> [What the exercise asks]
Omit images. Retype all entries verbatim.

------ Available data

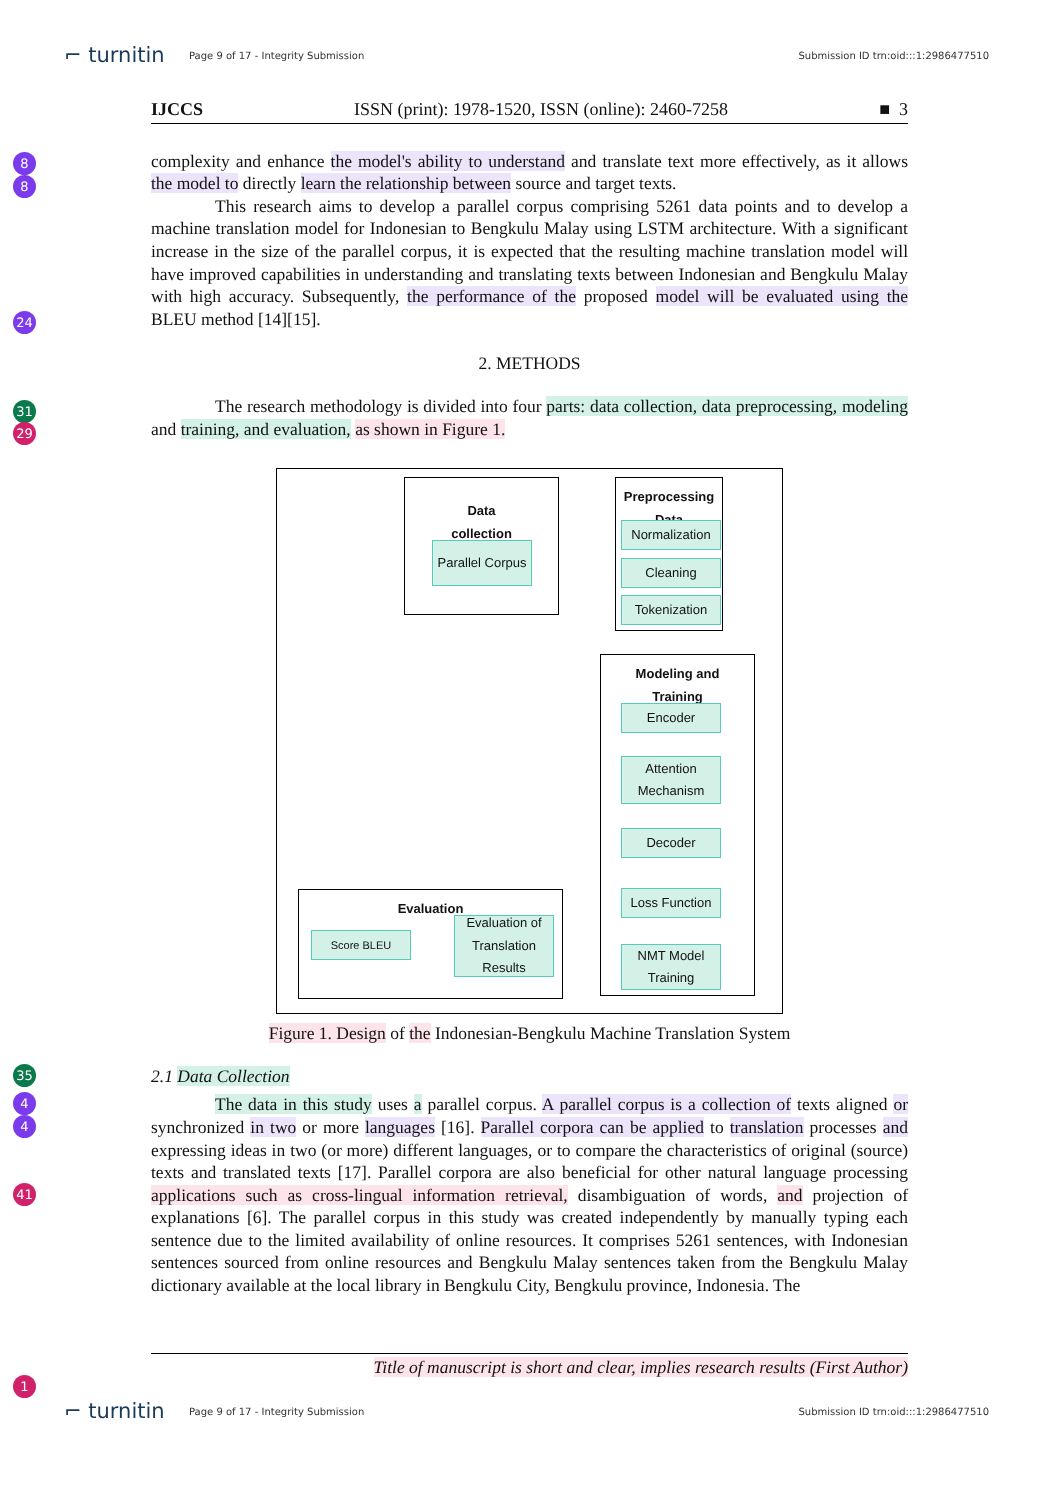⌐ turnitin Page 9 of 17 - Integrity Submission Submission ID trn:oid:::1:2986477510
8
8
24
31
29
35
4
4
41
1
IJCCS ISSN (print): 1978-1520, ISSN (online): 2460-7258 ■ 3
complexity and enhance the model's ability to understand and translate text more effectively, as it allows the model to directly learn the relationship between source and target texts.
This research aims to develop a parallel corpus comprising 5261 data points and to develop a machine translation model for Indonesian to Bengkulu Malay using LSTM architecture. With a significant increase in the size of the parallel corpus, it is expected that the resulting machine translation model will have improved capabilities in understanding and translating texts between Indonesian and Bengkulu Malay with high accuracy. Subsequently, the performance of the proposed model will be evaluated using the BLEU method [14][15].
2. METHODS
The research methodology is divided into four parts: data collection, data preprocessing, modeling and training, and evaluation, as shown in Figure 1.
Data
collection
Parallel Corpus
Preprocessing
Data
Normalization
Cleaning
Tokenization
Modeling and
Training
Encoder
Attention
Mechanism
Decoder
Loss Function
NMT Model
Training
Evaluation
Score BLEU
Evaluation of
Translation
Results
Figure 1. Design of the Indonesian-Bengkulu Machine Translation System
2.1 Data Collection
The data in this study uses a parallel corpus. A parallel corpus is a collection of texts aligned or synchronized in two or more languages [16]. Parallel corpora can be applied to translation processes and expressing ideas in two (or more) different languages, or to compare the characteristics of original (source) texts and translated texts [17]. Parallel corpora are also beneficial for other natural language processing applications such as cross-lingual information retrieval, disambiguation of words, and projection of explanations [6]. The parallel corpus in this study was created independently by manually typing each sentence due to the limited availability of online resources. It comprises 5261 sentences, with Indonesian sentences sourced from online resources and Bengkulu Malay sentences taken from the Bengkulu Malay dictionary available at the local library in Bengkulu City, Bengkulu province, Indonesia. The
Title of manuscript is short and clear, implies research results (First Author)
⌐ turnitin Page 9 of 17 - Integrity Submission Submission ID trn:oid:::1:2986477510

------------

> [Your response]
⌐ turnitin Page 9 of 17 - Integrity Submission Submission ID trn:oid:::1:2986477510
8
8
24
31
29
35
4
4
41
1
IJCCS ISSN (print): 1978-1520, ISSN (online): 2460-7258 ■ 3
complexity and enhance the model's ability to understand and translate text more effectively, as it allows the model to directly learn the relationship between source and target texts.
This research aims to develop a parallel corpus comprising 5261 data points and to develop a machine translation model for Indonesian to Bengkulu Malay using LSTM architecture. With a significant increase in the size of the parallel corpus, it is expected that the resulting machine translation model will have improved capabilities in understanding and translating texts between Indonesian and Bengkulu Malay with high accuracy. Subsequently, the performance of the proposed model will be evaluated using the BLEU method [14][15].
2. METHODS
The research methodology is divided into four parts: data collection, data preprocessing, modeling and training, and evaluation, as shown in Figure 1.
Data
collection
Parallel Corpus
Preprocessing
Data
Normalization
Cleaning
Tokenization
Modeling and
Training
Encoder
Attention
Mechanism
Decoder
Loss Function
NMT Model
Training
Evaluation
Score BLEU
Evaluation of
Translation
Results
Figure 1. Design of the Indonesian-Bengkulu Machine Translation System
2.1 Data Collection
The data in this study uses a parallel corpus. A parallel corpus is a collection of texts aligned or synchronized in two or more languages [16]. Parallel corpora can be applied to translation processes and expressing ideas in two (or more) different languages, or to compare the characteristics of original (source) texts and translated texts [17]. Parallel corpora are also beneficial for other natural language processing applications such as cross-lingual information retrieval, disambiguation of words, and projection of explanations [6]. The parallel corpus in this study was created independently by manually typing each sentence due to the limited availability of online resources. It comprises 5261 sentences, with Indonesian sentences sourced from online resources and Bengkulu Malay sentences taken from the Bengkulu Malay dictionary available at the local library in Bengkulu City, Bengkulu province, Indonesia. The
Title of manuscript is short and clear, implies research results (First Author)
⌐ turnitin Page 9 of 17 - Integrity Submission Submission ID trn:oid:::1:2986477510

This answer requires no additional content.